The records below are to be transcribed word for word.
***** Provided material *****
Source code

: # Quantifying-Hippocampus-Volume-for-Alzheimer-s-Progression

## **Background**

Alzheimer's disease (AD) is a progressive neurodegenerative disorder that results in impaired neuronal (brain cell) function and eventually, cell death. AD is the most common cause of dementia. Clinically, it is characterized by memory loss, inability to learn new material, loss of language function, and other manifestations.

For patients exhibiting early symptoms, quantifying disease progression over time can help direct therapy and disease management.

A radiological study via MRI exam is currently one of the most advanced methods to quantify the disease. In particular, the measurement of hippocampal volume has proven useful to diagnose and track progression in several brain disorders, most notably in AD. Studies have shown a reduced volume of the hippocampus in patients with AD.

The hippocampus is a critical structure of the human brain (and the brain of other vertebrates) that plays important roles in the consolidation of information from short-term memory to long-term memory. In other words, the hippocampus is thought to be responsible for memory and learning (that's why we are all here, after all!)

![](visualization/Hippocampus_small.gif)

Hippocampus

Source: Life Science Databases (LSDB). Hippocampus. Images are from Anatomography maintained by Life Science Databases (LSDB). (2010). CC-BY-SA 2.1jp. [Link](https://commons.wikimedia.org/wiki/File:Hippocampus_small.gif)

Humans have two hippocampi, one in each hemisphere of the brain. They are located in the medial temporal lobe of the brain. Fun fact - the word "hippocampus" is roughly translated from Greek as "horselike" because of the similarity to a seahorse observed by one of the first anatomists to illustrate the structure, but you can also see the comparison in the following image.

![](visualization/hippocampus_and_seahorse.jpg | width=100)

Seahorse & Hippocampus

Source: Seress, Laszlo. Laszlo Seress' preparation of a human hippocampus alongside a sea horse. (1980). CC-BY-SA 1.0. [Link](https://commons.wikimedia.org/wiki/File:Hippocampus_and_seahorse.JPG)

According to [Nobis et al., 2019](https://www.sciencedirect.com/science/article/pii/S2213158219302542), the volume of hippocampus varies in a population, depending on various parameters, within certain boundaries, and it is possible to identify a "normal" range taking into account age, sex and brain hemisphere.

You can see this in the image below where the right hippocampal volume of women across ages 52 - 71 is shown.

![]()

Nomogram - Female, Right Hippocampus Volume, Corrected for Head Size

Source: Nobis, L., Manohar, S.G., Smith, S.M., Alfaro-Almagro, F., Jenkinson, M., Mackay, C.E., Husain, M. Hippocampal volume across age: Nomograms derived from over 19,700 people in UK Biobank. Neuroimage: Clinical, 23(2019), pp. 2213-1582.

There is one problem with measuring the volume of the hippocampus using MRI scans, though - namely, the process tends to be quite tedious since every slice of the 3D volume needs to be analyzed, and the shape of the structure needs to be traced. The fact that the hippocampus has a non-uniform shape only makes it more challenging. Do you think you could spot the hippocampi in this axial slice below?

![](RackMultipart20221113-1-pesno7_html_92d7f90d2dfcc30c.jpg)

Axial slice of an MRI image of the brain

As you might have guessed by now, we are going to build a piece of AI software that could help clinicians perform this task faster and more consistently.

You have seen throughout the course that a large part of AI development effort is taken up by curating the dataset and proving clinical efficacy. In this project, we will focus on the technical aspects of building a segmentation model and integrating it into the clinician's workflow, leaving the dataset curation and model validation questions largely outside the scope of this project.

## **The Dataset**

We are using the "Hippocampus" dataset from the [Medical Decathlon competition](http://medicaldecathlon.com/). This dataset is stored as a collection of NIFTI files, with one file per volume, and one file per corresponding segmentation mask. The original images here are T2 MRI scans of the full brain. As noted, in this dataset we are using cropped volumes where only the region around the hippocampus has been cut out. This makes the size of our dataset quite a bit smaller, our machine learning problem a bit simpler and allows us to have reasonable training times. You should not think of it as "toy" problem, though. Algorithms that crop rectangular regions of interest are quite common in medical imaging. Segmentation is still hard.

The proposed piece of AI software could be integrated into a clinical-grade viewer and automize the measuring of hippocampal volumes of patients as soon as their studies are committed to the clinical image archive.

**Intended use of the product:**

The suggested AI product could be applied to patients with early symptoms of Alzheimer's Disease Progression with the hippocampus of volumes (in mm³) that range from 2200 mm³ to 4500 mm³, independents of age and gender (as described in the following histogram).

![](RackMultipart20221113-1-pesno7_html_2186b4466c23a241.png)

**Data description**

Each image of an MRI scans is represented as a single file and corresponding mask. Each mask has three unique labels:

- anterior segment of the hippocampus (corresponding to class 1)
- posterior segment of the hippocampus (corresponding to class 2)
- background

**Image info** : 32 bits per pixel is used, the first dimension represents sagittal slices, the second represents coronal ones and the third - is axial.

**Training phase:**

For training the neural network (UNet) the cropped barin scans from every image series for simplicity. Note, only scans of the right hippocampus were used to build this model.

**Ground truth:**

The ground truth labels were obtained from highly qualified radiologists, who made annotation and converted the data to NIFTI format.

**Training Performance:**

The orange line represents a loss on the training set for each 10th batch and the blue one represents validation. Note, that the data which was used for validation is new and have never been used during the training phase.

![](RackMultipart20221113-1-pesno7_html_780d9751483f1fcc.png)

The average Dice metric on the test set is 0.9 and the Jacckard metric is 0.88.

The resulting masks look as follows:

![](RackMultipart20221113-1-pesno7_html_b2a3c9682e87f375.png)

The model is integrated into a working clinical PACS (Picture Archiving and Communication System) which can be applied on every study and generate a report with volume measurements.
*****
# Finished task
Source code

: # Quantifying-Hippocampus-Volume-for-Alzheimer-s-Progression

## **Background**

Alzheimer's disease (AD) is a progressive neurodegenerative disorder that results in impaired neuronal (brain cell) function and eventually, cell death. AD is the most common cause of dementia. Clinically, it is characterized by memory loss, inability to learn new material, loss of language function, and other manifestations.

For patients exhibiting early symptoms, quantifying disease progression over time can help direct therapy and disease management.

A radiological study via MRI exam is currently one of the most advanced methods to quantify the disease. In particular, the measurement of hippocampal volume has proven useful to diagnose and track progression in several brain disorders, most notably in AD. Studies have shown a reduced volume of the hippocampus in patients with AD.

The hippocampus is a critical structure of the human brain (and the brain of other vertebrates) that plays important roles in the consolidation of information from short-term memory to long-term memory. In other words, the hippocampus is thought to be responsible for memory and learning (that's why we are all here, after all!)

![](visualization/Hippocampus_small.gif)

Hippocampus

Source: Life Science Databases (LSDB). Hippocampus. Images are from Anatomography maintained by Life Science Databases (LSDB). (2010). CC-BY-SA 2.1jp. [Link](https://commons.wikimedia.org/wiki/File:Hippocampus_small.gif)

Humans have two hippocampi, one in each hemisphere of the brain. They are located in the medial temporal lobe of the brain. Fun fact - the word "hippocampus" is roughly translated from Greek as "horselike" because of the similarity to a seahorse observed by one of the first anatomists to illustrate the structure, but you can also see the comparison in the following image.

![](visualization/hippocampus_and_seahorse.jpg | width=100)

Seahorse & Hippocampus

Source: Seress, Laszlo. Laszlo Seress' preparation of a human hippocampus alongside a sea horse. (1980). CC-BY-SA 1.0. [Link](https://commons.wikimedia.org/wiki/File:Hippocampus_and_seahorse.JPG)

According to [Nobis et al., 2019](https://www.sciencedirect.com/science/article/pii/S2213158219302542), the volume of hippocampus varies in a population, depending on various parameters, within certain boundaries, and it is possible to identify a "normal" range taking into account age, sex and brain hemisphere.

You can see this in the image below where the right hippocampal volume of women across ages 52 - 71 is shown.

![]()

Nomogram - Female, Right Hippocampus Volume, Corrected for Head Size

Source: Nobis, L., Manohar, S.G., Smith, S.M., Alfaro-Almagro, F., Jenkinson, M., Mackay, C.E., Husain, M. Hippocampal volume across age: Nomograms derived from over 19,700 people in UK Biobank. Neuroimage: Clinical, 23(2019), pp. 2213-1582.

There is one problem with measuring the volume of the hippocampus using MRI scans, though - namely, the process tends to be quite tedious since every slice of the 3D volume needs to be analyzed, and the shape of the structure needs to be traced. The fact that the hippocampus has a non-uniform shape only makes it more challenging. Do you think you could spot the hippocampi in this axial slice below?

![](RackMultipart20221113-1-pesno7_html_92d7f90d2dfcc30c.jpg)

Axial slice of an MRI image of the brain

As you might have guessed by now, we are going to build a piece of AI software that could help clinicians perform this task faster and more consistently.

You have seen throughout the course that a large part of AI development effort is taken up by curating the dataset and proving clinical efficacy. In this project, we will focus on the technical aspects of building a segmentation model and integrating it into the clinician's workflow, leaving the dataset curation and model validation questions largely outside the scope of this project.

## **The Dataset**

We are using the "Hippocampus" dataset from the [Medical Decathlon competition](http://medicaldecathlon.com/). This dataset is stored as a collection of NIFTI files, with one file per volume, and one file per corresponding segmentation mask. The original images here are T2 MRI scans of the full brain. As noted, in this dataset we are using cropped volumes where only the region around the hippocampus has been cut out. This makes the size of our dataset quite a bit smaller, our machine learning problem a bit simpler and allows us to have reasonable training times. You should not think of it as "toy" problem, though. Algorithms that crop rectangular regions of interest are quite common in medical imaging. Segmentation is still hard.

The proposed piece of AI software could be integrated into a clinical-grade viewer and automize the measuring of hippocampal volumes of patients as soon as their studies are committed to the clinical image archive.

**Intended use of the product:**

The suggested AI product could be applied to patients with early symptoms of Alzheimer's Disease Progression with the hippocampus of volumes (in mm³) that range from 2200 mm³ to 4500 mm³, independents of age and gender (as described in the following histogram).

![](RackMultipart20221113-1-pesno7_html_2186b4466c23a241.png)

**Data description**

Each image of an MRI scans is represented as a single file and corresponding mask. Each mask has three unique labels:

- anterior segment of the hippocampus (corresponding to class 1)
- posterior segment of the hippocampus (corresponding to class 2)
- background

**Image info** : 32 bits per pixel is used, the first dimension represents sagittal slices, the second represents coronal ones and the third - is axial.

**Training phase:**

For training the neural network (UNet) the cropped barin scans from every image series for simplicity. Note, only scans of the right hippocampus were used to build this model.

**Ground truth:**

The ground truth labels were obtained from highly qualified radiologists, who made annotation and converted the data to NIFTI format.

**Training Performance:**

The orange line represents a loss on the training set for each 10th batch and the blue one represents validation. Note, that the data which was used for validation is new and have never been used during the training phase.

![](RackMultipart20221113-1-pesno7_html_780d9751483f1fcc.png)

The average Dice metric on the test set is 0.9 and the Jacckard metric is 0.88.

The resulting masks look as follows:

![](RackMultipart20221113-1-pesno7_html_b2a3c9682e87f375.png)

The model is integrated into a working clinical PACS (Picture Archiving and Communication System) which can be applied on every study and generate a report with volume measurements.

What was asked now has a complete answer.